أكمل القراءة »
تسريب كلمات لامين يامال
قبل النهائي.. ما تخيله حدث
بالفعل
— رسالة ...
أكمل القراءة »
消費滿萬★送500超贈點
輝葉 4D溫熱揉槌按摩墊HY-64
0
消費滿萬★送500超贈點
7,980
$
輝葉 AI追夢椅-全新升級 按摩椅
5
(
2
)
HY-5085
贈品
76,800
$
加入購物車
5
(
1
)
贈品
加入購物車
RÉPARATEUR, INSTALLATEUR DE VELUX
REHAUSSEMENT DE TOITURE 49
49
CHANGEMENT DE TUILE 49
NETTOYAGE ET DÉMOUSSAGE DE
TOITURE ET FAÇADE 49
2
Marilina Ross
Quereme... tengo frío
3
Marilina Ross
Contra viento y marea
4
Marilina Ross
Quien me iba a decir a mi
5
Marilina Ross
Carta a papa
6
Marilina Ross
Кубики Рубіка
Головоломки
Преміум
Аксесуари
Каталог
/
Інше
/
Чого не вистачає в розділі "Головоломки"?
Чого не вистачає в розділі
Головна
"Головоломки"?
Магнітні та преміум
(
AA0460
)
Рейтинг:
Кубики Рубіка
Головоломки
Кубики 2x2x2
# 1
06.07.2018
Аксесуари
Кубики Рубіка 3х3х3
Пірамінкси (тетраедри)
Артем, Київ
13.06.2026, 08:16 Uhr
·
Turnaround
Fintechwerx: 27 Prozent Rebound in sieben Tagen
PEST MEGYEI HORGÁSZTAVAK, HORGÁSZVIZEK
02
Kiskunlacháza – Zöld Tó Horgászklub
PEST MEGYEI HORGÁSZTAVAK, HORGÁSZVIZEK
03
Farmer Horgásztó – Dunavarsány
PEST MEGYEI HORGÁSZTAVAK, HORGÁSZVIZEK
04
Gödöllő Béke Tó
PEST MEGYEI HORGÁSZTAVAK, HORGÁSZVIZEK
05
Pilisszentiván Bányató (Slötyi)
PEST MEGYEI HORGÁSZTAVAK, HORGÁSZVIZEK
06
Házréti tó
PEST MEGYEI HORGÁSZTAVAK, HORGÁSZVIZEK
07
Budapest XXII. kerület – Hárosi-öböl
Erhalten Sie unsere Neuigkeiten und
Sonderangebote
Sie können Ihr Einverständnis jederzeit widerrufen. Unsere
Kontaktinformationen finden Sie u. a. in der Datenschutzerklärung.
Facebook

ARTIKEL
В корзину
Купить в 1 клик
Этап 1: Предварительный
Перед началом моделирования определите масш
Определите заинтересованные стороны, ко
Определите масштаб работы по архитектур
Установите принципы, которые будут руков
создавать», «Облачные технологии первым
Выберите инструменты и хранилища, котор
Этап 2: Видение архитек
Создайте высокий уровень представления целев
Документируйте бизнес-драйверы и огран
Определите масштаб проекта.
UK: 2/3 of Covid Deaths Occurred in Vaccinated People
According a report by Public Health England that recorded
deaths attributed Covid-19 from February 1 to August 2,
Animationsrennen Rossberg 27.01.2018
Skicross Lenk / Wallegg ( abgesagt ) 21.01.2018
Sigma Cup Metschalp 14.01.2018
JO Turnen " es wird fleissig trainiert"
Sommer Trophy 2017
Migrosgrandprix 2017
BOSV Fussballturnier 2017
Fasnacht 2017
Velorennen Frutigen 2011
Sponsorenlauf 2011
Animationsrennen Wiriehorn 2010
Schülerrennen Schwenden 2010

+===+

▶ **WHAT TO PRODUCE**:
Only the lines from the one containing "Skicross Lenk /" through the final line above should be duplicated, exactly as they stand.

▶ **WRITTEN SOLUTION**:
Skicross Lenk / Wallegg ( abgesagt ) 21.01.2018
Sigma Cup Metschalp 14.01.2018
JO Turnen " es wird fleissig trainiert"
Sommer Trophy 2017
Migrosgrandprix 2017
BOSV Fussballturnier 2017
Fasnacht 2017
Velorennen Frutigen 2011
Sponsorenlauf 2011
Animationsrennen Wiriehorn 2010
Schülerrennen Schwenden 2010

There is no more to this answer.